Samarinda (Antaranews Kaltim) - Pegiat lingkungan di Provinsi Kalimantan Timur membeberkan buruknya kualitas air Sungai Karang Mumus di Samarinda dalam lomba tingkat nasional Komunitas Peduli Sungai di Surabaya pada 3-4 Mei 2018 dengan harapan adanya solusi untuk perbaikan.

"Sebenarnya SKM sejak 20 tahun lalu sudah menjadi perbincangan pemerintah daerah dalam upaya pemulihan dan menjaga kebersihan," ujar Koordinator Umum Gerakan Memungut Sehelai Sampah (GMSS) SKM Samarinda Yustinus Sapto Hardjanto yang dihubungi dari Samarinda, Kamis.

Hal itu dikatakan Yustinus dari Gubeng, Surabaya, sesaat sebelum ia mempresentasikan materi terkait dengan lomba tingkat nasional yang dipusatkan di Hotel Santika Premiere Surabaya.

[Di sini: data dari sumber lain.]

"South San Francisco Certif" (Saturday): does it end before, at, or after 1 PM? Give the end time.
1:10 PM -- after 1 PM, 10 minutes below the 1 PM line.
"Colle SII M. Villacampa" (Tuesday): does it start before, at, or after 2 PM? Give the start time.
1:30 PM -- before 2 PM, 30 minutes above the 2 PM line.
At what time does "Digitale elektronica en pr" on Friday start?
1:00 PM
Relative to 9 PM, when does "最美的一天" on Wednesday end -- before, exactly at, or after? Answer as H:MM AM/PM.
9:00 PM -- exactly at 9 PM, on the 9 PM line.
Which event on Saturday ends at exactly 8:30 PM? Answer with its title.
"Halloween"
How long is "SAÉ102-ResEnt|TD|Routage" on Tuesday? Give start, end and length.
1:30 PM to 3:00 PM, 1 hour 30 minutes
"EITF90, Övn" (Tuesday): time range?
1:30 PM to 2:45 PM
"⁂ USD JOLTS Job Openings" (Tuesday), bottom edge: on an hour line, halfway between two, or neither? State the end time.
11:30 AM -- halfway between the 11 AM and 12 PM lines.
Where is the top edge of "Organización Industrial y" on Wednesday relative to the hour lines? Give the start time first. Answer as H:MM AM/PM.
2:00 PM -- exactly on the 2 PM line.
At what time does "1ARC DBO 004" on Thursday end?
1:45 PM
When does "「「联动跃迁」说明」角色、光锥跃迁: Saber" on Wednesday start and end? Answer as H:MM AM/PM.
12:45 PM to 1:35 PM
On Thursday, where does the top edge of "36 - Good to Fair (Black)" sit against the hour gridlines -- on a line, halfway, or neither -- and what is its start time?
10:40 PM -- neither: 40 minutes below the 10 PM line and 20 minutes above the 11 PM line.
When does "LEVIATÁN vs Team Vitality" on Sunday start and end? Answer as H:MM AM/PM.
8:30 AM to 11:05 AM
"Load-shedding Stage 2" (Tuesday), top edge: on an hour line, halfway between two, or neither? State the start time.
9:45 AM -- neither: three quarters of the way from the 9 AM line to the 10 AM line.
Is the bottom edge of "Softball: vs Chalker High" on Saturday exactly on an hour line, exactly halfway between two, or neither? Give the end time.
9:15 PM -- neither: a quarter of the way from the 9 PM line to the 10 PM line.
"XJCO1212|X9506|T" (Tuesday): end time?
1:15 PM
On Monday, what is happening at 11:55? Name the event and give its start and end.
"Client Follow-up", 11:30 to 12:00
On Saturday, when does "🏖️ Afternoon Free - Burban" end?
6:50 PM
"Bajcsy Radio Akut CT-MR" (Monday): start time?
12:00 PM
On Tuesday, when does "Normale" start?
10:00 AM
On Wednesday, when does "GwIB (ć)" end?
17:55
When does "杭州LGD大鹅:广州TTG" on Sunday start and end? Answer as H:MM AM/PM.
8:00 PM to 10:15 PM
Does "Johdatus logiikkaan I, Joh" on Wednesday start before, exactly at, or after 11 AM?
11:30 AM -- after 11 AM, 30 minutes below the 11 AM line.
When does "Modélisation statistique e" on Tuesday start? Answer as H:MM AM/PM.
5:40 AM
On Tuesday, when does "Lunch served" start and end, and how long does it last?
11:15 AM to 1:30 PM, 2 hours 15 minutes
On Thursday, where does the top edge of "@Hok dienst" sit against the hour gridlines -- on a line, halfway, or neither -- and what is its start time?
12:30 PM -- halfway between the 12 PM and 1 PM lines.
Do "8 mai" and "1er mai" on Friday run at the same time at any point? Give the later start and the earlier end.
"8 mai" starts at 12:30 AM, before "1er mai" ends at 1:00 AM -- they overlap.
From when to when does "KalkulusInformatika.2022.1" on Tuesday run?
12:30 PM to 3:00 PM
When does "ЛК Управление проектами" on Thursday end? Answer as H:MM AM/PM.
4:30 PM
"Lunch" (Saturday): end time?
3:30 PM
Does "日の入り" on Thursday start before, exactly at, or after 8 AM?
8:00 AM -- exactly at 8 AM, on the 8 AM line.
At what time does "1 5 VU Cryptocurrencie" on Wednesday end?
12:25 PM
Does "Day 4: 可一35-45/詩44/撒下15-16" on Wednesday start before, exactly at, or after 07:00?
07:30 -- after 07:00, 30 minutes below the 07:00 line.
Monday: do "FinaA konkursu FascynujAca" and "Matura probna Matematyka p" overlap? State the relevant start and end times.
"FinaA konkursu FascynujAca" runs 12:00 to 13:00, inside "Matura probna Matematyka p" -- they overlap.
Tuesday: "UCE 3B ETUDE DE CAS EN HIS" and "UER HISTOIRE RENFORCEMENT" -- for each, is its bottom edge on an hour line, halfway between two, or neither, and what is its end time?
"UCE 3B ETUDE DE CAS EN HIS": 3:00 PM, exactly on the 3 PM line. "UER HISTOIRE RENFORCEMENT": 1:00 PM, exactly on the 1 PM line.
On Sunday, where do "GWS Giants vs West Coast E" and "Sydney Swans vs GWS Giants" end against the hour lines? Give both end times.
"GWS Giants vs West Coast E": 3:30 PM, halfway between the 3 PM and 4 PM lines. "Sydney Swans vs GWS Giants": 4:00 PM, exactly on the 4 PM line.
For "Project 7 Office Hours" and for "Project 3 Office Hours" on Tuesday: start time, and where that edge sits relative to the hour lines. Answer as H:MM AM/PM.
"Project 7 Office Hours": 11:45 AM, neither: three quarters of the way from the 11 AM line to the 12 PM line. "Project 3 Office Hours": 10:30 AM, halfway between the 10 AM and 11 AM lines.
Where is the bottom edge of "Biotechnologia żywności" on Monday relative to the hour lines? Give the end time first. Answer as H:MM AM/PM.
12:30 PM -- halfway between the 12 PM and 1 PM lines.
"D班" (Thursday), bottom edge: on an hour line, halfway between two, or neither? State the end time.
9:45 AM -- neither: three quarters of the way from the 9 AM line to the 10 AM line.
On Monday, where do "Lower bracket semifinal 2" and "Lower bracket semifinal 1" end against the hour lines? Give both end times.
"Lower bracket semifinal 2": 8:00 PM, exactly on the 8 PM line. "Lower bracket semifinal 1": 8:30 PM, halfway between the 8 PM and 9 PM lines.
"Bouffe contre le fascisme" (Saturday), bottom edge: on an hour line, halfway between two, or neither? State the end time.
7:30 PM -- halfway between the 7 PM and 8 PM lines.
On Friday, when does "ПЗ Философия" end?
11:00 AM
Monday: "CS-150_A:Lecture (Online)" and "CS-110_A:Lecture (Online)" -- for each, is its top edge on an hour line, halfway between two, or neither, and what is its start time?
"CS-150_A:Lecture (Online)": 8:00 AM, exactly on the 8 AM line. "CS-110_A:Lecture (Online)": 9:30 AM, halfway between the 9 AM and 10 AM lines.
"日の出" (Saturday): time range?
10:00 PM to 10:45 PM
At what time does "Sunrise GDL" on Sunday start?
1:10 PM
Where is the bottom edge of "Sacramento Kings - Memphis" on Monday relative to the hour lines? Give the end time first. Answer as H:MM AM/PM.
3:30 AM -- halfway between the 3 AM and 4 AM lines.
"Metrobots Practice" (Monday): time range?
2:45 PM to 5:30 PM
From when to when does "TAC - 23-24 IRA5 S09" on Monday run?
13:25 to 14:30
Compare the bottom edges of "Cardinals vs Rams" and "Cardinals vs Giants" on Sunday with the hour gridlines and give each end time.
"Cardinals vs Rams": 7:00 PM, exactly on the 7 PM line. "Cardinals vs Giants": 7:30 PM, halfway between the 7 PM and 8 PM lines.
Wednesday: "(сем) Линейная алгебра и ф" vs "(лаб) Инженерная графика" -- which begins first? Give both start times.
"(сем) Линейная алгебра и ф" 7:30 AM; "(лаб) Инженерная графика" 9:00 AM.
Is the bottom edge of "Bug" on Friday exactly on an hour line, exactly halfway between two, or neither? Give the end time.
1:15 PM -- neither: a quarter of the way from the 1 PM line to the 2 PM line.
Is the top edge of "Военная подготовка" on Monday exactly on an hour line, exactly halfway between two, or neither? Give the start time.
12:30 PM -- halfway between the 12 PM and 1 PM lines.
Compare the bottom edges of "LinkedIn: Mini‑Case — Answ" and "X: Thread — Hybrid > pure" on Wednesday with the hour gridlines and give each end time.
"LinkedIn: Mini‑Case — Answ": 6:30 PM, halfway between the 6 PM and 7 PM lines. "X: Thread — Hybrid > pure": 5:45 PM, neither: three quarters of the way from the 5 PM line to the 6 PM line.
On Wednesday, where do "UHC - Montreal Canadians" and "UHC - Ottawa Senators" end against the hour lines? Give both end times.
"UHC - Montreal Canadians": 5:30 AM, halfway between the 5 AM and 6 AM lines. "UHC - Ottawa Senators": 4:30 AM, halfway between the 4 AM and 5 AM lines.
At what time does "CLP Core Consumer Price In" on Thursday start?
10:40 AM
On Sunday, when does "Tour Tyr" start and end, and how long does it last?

Terdapat 34 provinsi yang mendapat undangan lomba itu, sedangkan dari Kaltim ada tiga komunitas yang mengikuti.

Yustinus mengatakan bahwa upaya perbaikan yang dilakukan sejak 20 tahun lalu untuk menjaga kebersihan sungai dan keindahan kota, dimulai dari intervensi pertama lewat program kali bersih (prokasih) yang berlanjut dengan normalisasi dalam bentuk relokasi warga dan pembangunan sungai.

Meski selalu masuk dalam prioritas pembangunan, SKM justru makin hari makin buruk kualitasnya. Dari sisi ruang dan lahan, penggunaan ruang dan lahan pada Daerah Aliran Sungai (DAS) Karang Mumus tidak berkesesuaian.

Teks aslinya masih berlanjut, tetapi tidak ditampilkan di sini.